### What the task requires
Format the data from the line containing "collectors: W. Devia A. & F. Prado" through the end as a numbered list, one line per item, leaving out any blank lines.
-- BEGIN Records shown --
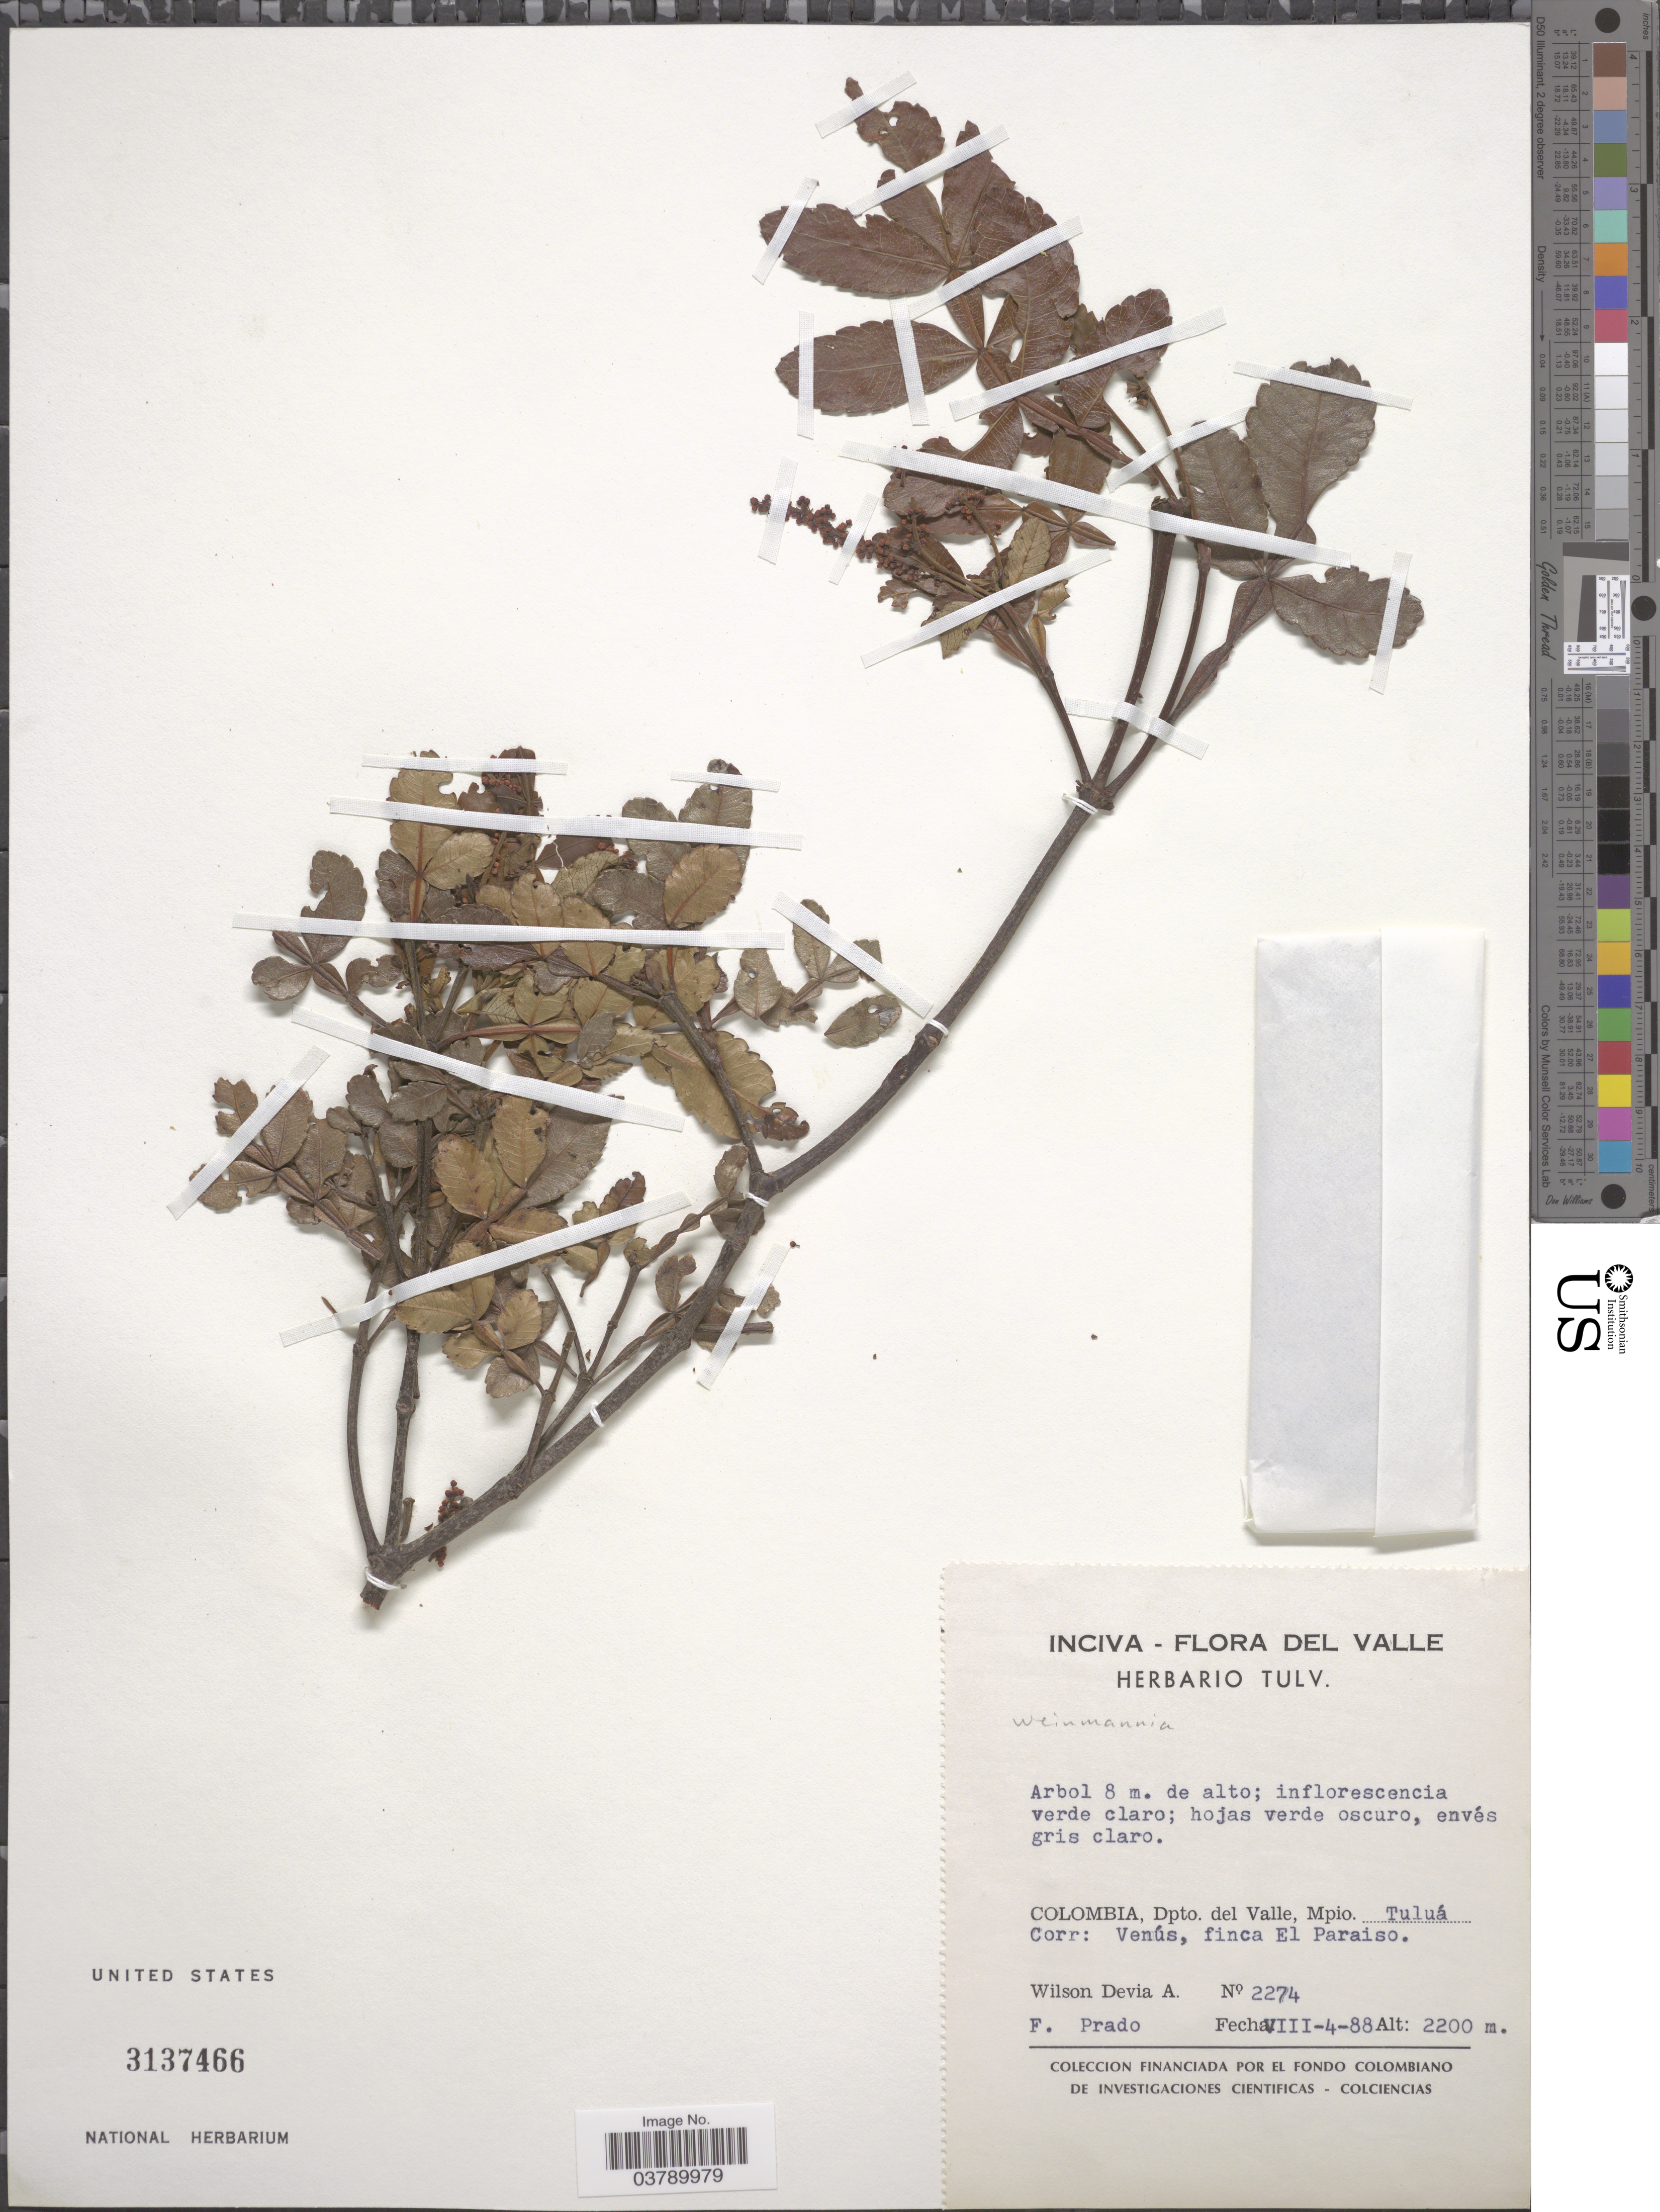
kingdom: Plantae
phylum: Tracheophyta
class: Magnoliopsida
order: Oxalidales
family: Cunoniaceae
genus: Weinmannia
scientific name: Weinmannia sp.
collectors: W. Devia A. & F. Prado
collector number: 2274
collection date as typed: Transcribed d/m/y: 4/8/88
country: Colombia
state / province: Valle del Cauca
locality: Dpto. del Valle, Mpio. Tuluá. Corr: Venús, finca El Paraiso.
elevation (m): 2200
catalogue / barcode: US 3137466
-- END Records shown --
### Exercise solution
1. collectors: W. Devia A. & F. Prado
2. collector number: 2274
3. collection date as typed: Transcribed d/m/y: 4/8/88
4. country: Colombia
5. state / province: Valle del Cauca
6. locality: Dpto. del Valle, Mpio. Tuluá. Corr: Venús, finca El Paraiso.
7. elevation (m): 2200
8. catalogue / barcode: US 3137466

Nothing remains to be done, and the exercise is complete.